YARN in hadoop
Services in Hadoop (2.x)
JobTracker is responsible for the Resource Manager. The fundamental idea of YARN is to split the two major responsibilities of the Job-Tracker – that is, resource management and job scheduling/monitoring—into separate daemons: a global ResourceManager and a per-application ApplicationMaster.
The NodeManager is the per-machine slave, which is responsible for launching the application’s containers, monitoring their resource usage (CPU, memory, disk, network), and reporting the same to the ResourceManager. The ResourceManager divides the resources among all the applications in the system. The ResourceManager has a pluggable scheduler component, which is responsible for allocating resources to the various running applications. The scheduler performs its scheduling function based on the resource requirements of an application by using the abstract notion of a resource container, which incorporates resource dimensions such as memory, CPU, disk, and network. The per-application ApplicationMaster is, performs negotiating for resources from the ResourceManager and working with the NodeManager(s) to execute and monitor the component tasks.
Execution steps of YARN:
- Container executes a specific application
- Single NodeManager can have multiple numbers of containers
- After the container has been assigned to NodeManager, Resource Manager starts Application Master process within the container
- Perform computation required for the task
- In MapReduce Application Master process is mapper/reducer process
- If Application Master requires extra resources then Application Master running on Node Manager request to Resource Manager for additional resources, additional resources are in the form of containers
- Resource Manager scans the cluster and finds out free Node Manager
- Requested NodeManager don’t have info about the other free NodeManager
- Application Master on the original node starts off the Application Master on newly assigned nodes.
Various scheduler options
- FIFO Scheduler: Basically a simple “first come, first served” scheduler in which the Job-Tracker pulls jobs from a work queue, oldest job first.
- Capacity scheduler:-The Capacity scheduler is another pluggable scheduler for YARN that allows for multiple groups to securely share a large Hadoop cluster.
- Capacity is distributed among different queues.

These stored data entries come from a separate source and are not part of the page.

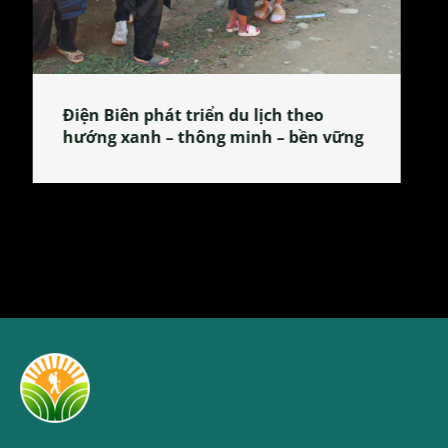
Làng làm bánh tẻ Phú Nhi – nơi lan
tỏa đặc sản xứ Đoài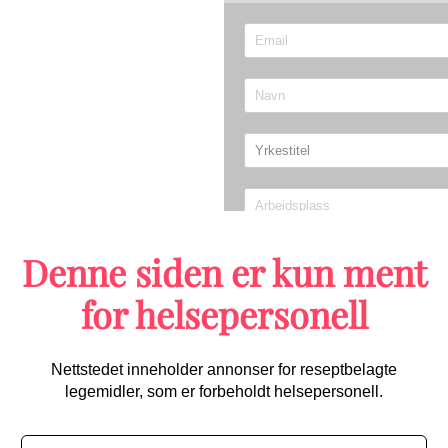
Denne siden er kun ment
Send
for helsepersonell
Migrene/hodepine
Nettstedet inneholder annonser for reseptbelagte
legemidler, som er forbeholdt helsepersonell.
Første randomiserte studien 
starter opp: Kan bli praksisen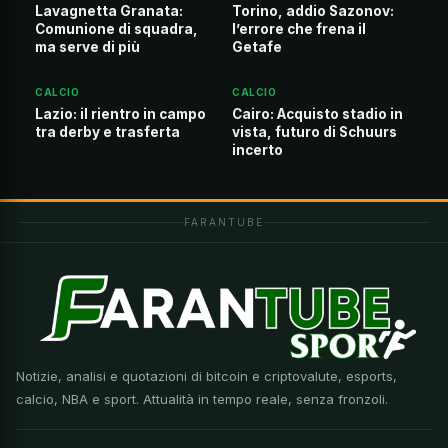
Lavagnetta Granata:
Torino, addio Sazonov:
Comunione di squadra,
l’errore che frena il
ma serve di più
Getafe
CALCIO
CALCIO
Lazio: il rientro in campo
Cairo: Acquisto stadio in
tra derby e trasferta
vista, futuro di Schuurs
incerto
FARANTUBE
Notizie, analisi e quotazioni di bitcoin e criptovalute, esports,
calcio, NBA e sport. Attualità in tempo reale, senza fronzoli.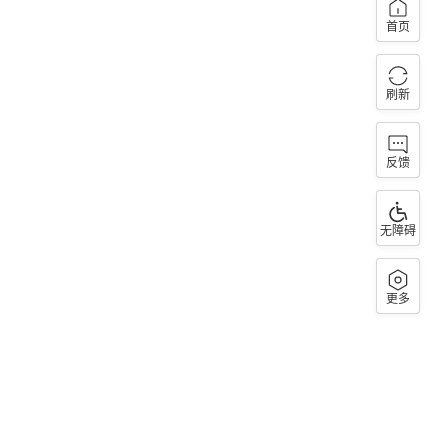
首页
刷新
反馈
无障碍
更多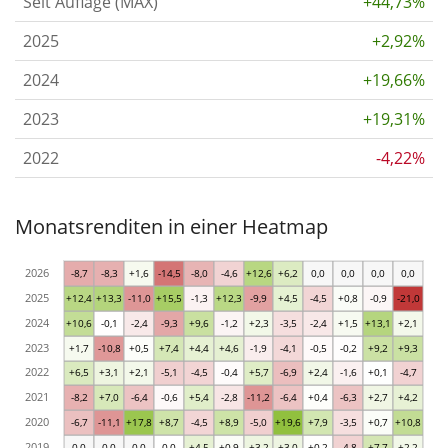
Seit Auflage (MAX)
+44,73%
2025
+2,92%
2024
+19,66%
2023
+19,31%
2022
-4,22%
Monatsrenditen in einer Heatmap
2026
-8,7
-8,3
+1,6
-14,5
-8,0
-4,6
+12,6
+6,2
0,0
0,0
0,0
0,0
2025
+12,4
+13,3
-11,0
+15,5
-1,3
+12,3
-9,9
+4,5
-4,5
+0,8
-0,9
-21,0
2024
+10,6
-0,1
-2,4
-9,3
+9,6
-1,2
+2,3
-3,5
-2,4
+1,5
+13,1
+2,1
2023
+1,7
-10,8
+0,5
+7,4
+4,4
+4,6
-1,9
-4,1
-0,5
-0,2
+9,2
+9,3
2022
+6,5
+3,1
+2,1
-5,1
-4,5
-0,4
+5,7
-6,9
+2,4
-1,6
+0,1
-4,7
2021
-8,2
+7,0
-6,4
-0,6
+5,4
-2,8
-11,2
-6,4
+0,4
-6,3
+2,7
+4,2
2020
-6,7
-11,1
+17,8
+8,7
-4,5
+8,9
-5,0
+19,6
+7,9
-3,5
+0,7
+10,8
2019
0,0
0,0
0,0
0,0
+4,5
+0,9
+3,2
+3,0
+0,2
-4,8
+7,7
+2,2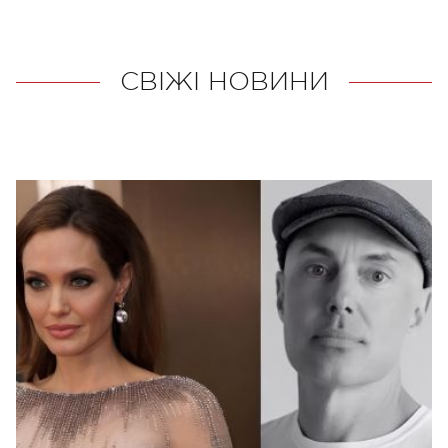
СВІЖІ НОВИНИ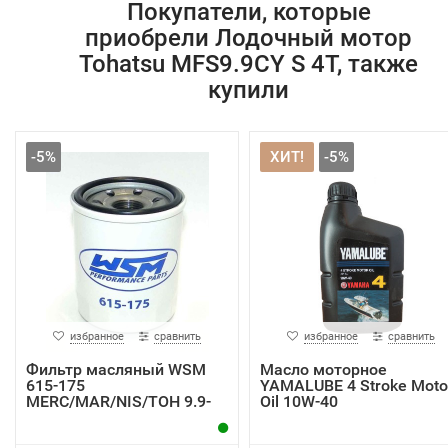
Покупатели, которые
приобрели Лодочный мотор
Tohatsu MFS9.9CY S 4T, также
купили
-5%
ХИТ!
-5%
избранное
сравнить
избранное
сравнить
Фильтр масляный WSM
Масло моторное
615-175
YAMALUBE 4 Stroke Moto
MERC/MAR/NIS/TOH 9.9-
Oil 10W-40
115 4T 9...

- Each queue is allocated a share of the cluster resources
- A job can be submitted to the specific queue
- Within a queue, FIFO scheduling is used
- Default scheduler – Capacity Scheduler
- Fair scheduler:-Fair scheduling is a method of assigning resources to applications such that all applications get, on average, an equal share of resources over time
Configure scheduling policy:
$ vi yarn-site.xml <property> <name> yarn.resourcemanager.schedular.class </name> <value> org.apache.hadoop.yarn.server.resourcemanager.scheduler.fair.FairScheduler </value> </property>
We can define different queue for development and production
$ vi etc/hadoop/capacity-schedular.xml <property> <name>yarn.scheduler.capacity.root.queues</name> <value>dev, prod</value> <description>The queues at the this level (root is the root queue). </description> </property> <property> <name>yarn.scheduler.capacity.root.dev.capacity</name> <value>30</value> </property> <property> <name>yarn.scheduler.capacity.root.prod.capacity</name> <value>70</value> </property>
We can submit the job to the specific queue
$ hadoop jar sample.jar wordCount.Main -D mapreduce.job.queue.name=prod input output
You can check the queue at localhost:8088/cluster